## Given data
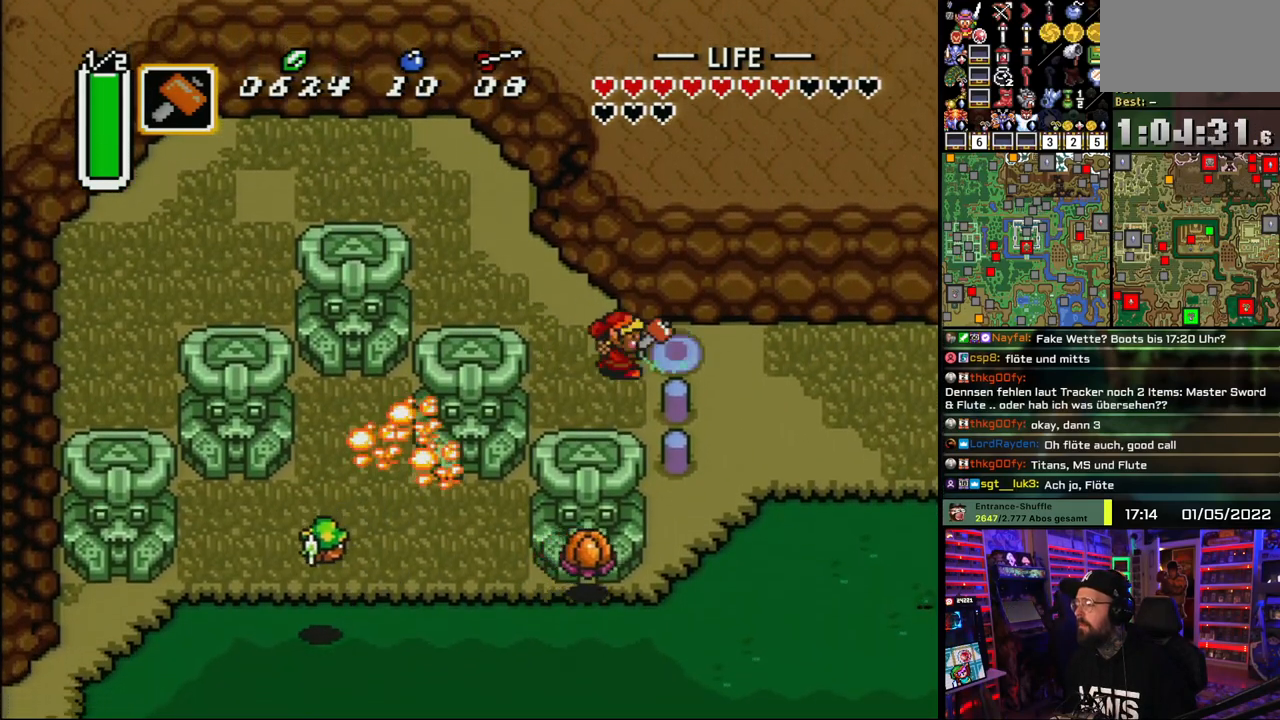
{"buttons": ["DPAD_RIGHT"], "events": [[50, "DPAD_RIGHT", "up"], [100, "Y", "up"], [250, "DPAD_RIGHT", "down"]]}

...

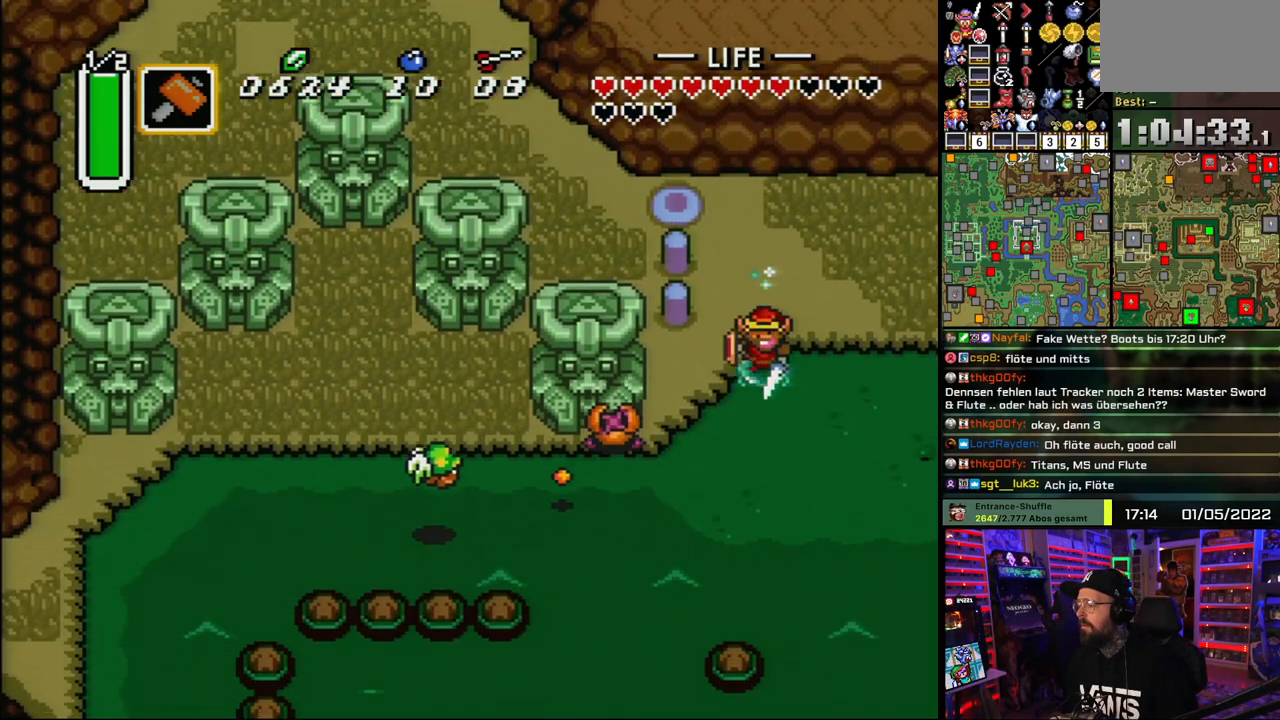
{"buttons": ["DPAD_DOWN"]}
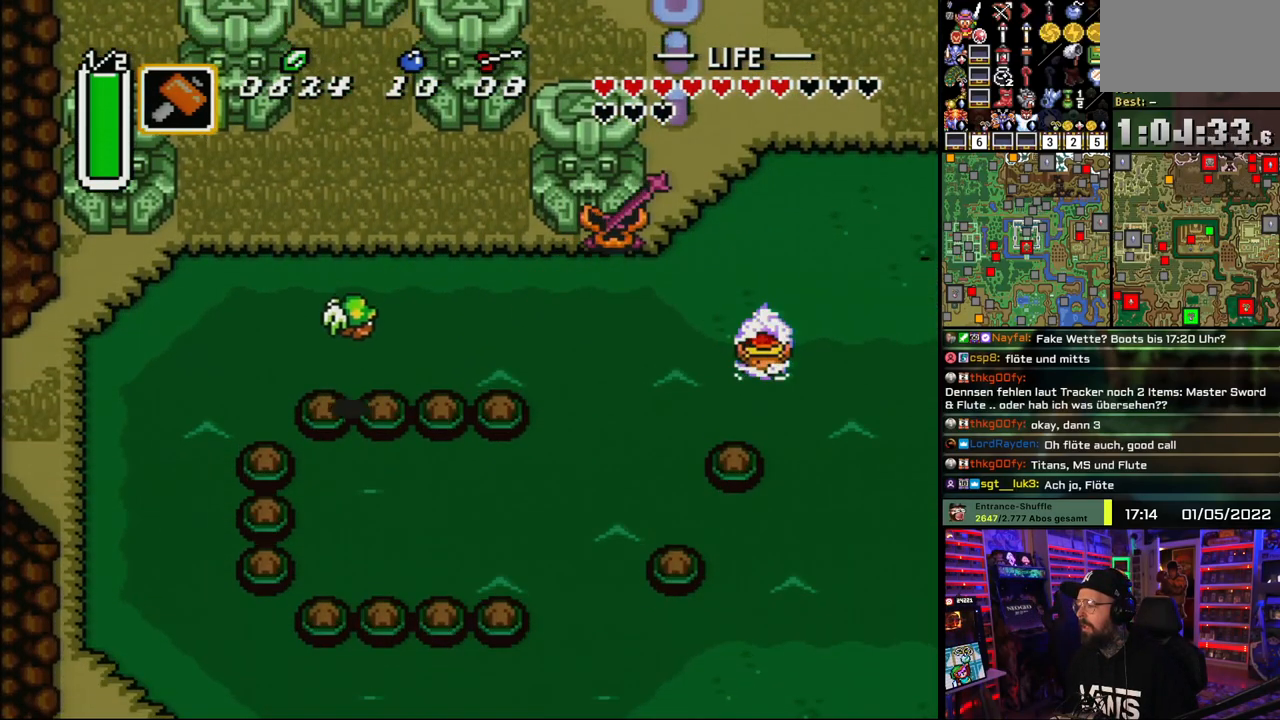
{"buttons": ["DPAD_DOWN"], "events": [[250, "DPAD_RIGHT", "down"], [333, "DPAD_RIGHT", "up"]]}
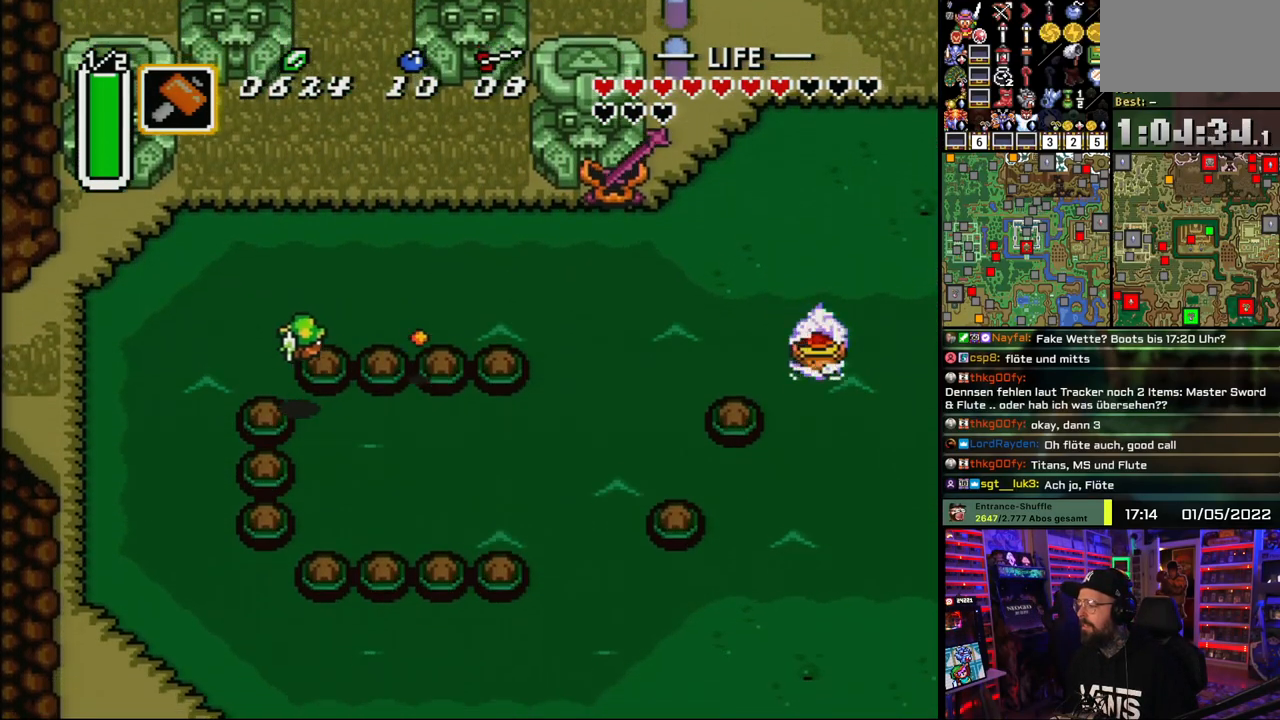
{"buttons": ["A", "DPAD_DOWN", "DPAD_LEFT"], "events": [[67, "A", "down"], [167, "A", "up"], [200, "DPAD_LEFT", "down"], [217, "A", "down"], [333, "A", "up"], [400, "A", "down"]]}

## Task goal
Above are the records. Copy every line in them holding "events".

## Solution to this problem
{"buttons": ["DPAD_RIGHT"], "events": [[50, "DPAD_RIGHT", "up"], [100, "Y", "up"], [250, "DPAD_RIGHT", "down"]]}
{"buttons": ["DPAD_DOWN"], "events": [[250, "DPAD_RIGHT", "down"], [333, "DPAD_RIGHT", "up"]]}
{"buttons": ["A", "DPAD_DOWN", "DPAD_LEFT"], "events": [[67, "A", "down"], [167, "A", "up"], [200, "DPAD_LEFT", "down"], [217, "A", "down"], [333, "A", "up"], [400, "A", "down"]]}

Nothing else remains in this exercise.